To the right you’ll see a shelf above the window in my office, and beside the Harold Lamb books are ten hardback volumes. There are two other oversize volumes on nearby shelves, and two others loaned out to the mighty John Chris Hocking, bringing the total to fourteen. Every single one of them is one-of-a-kind.

If you’re a frequent visitor to my little corner of the web, you know that I spent years tracking down Harold Lamb’s fiction and getting it into print, and that I launched a search for other quality fiction from the same places — old pulp magazines that carried historical adventures. You might also have seen me write that no other pulp historical writer was as consistently excellent as Lamb. I never meant to suggest that there were no other good pulp adventure writers, or no other great historical stories! There were plenty of both. But finding those tales, ah, now that is a trick.
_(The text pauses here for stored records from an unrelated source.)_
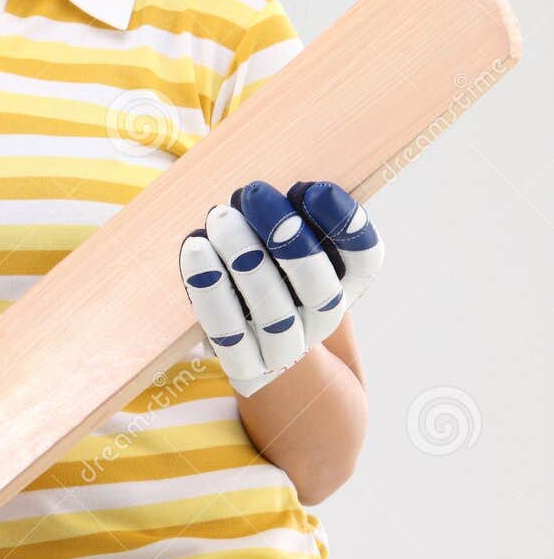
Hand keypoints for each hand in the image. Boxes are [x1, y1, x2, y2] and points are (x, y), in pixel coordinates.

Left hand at [178, 180, 383, 397]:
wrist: (248, 338)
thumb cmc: (262, 265)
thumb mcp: (281, 241)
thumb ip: (283, 216)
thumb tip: (259, 198)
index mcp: (345, 284)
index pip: (364, 259)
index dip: (346, 225)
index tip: (316, 189)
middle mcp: (322, 320)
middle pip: (318, 287)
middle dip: (287, 237)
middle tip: (255, 193)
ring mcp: (286, 350)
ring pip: (273, 311)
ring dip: (245, 257)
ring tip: (220, 217)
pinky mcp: (246, 368)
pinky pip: (228, 333)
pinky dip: (211, 290)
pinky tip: (196, 249)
Harold Lamb’s Adventure Fiction

In discussion of my influences I always mention the writer Harold Lamb, but it’s a sad truth that he’s still little known today. That wasn’t always true. A few generations ago he was one of the most popular writers in one of the best (and most respected) of all pulp magazines, Adventure. Later in life his biographies and histories were award winning and well-regarded, and he was considered such an expert on the Middle-East that the state department sometimes consulted with him.

Once I discovered just how consistently excellent Lamb’s adventure fiction was it was my dream that it would be brought properly  into print, and I am extremely proud to have been intimately involved in making that happen through the Bison Books imprint of the University of Nebraska Press.
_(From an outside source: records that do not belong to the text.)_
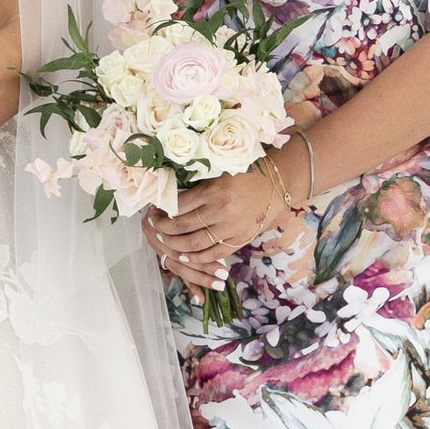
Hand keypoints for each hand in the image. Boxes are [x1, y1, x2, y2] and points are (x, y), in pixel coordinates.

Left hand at [150, 159, 292, 298]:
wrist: (276, 185)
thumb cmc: (245, 173)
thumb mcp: (219, 171)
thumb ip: (197, 183)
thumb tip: (168, 194)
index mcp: (213, 190)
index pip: (178, 205)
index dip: (162, 210)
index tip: (153, 209)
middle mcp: (221, 211)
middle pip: (182, 227)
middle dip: (163, 229)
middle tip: (153, 225)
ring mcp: (231, 228)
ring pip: (195, 244)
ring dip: (175, 245)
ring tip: (164, 241)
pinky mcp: (240, 239)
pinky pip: (214, 253)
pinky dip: (196, 257)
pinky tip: (184, 255)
There are several things that drew me to Lamb’s fiction. When I was young it was the headlong pace and the exotic settings, so exotic, as L.  Sprague de Camp once wrote, Lamb might as well have been writing of Burroughs’ Mars. But Lamb wasn’t inventing his setting, he was enmeshed in a great deal of research at a time when detailed research meant mastering other languages and journeying to distant lands and libraries.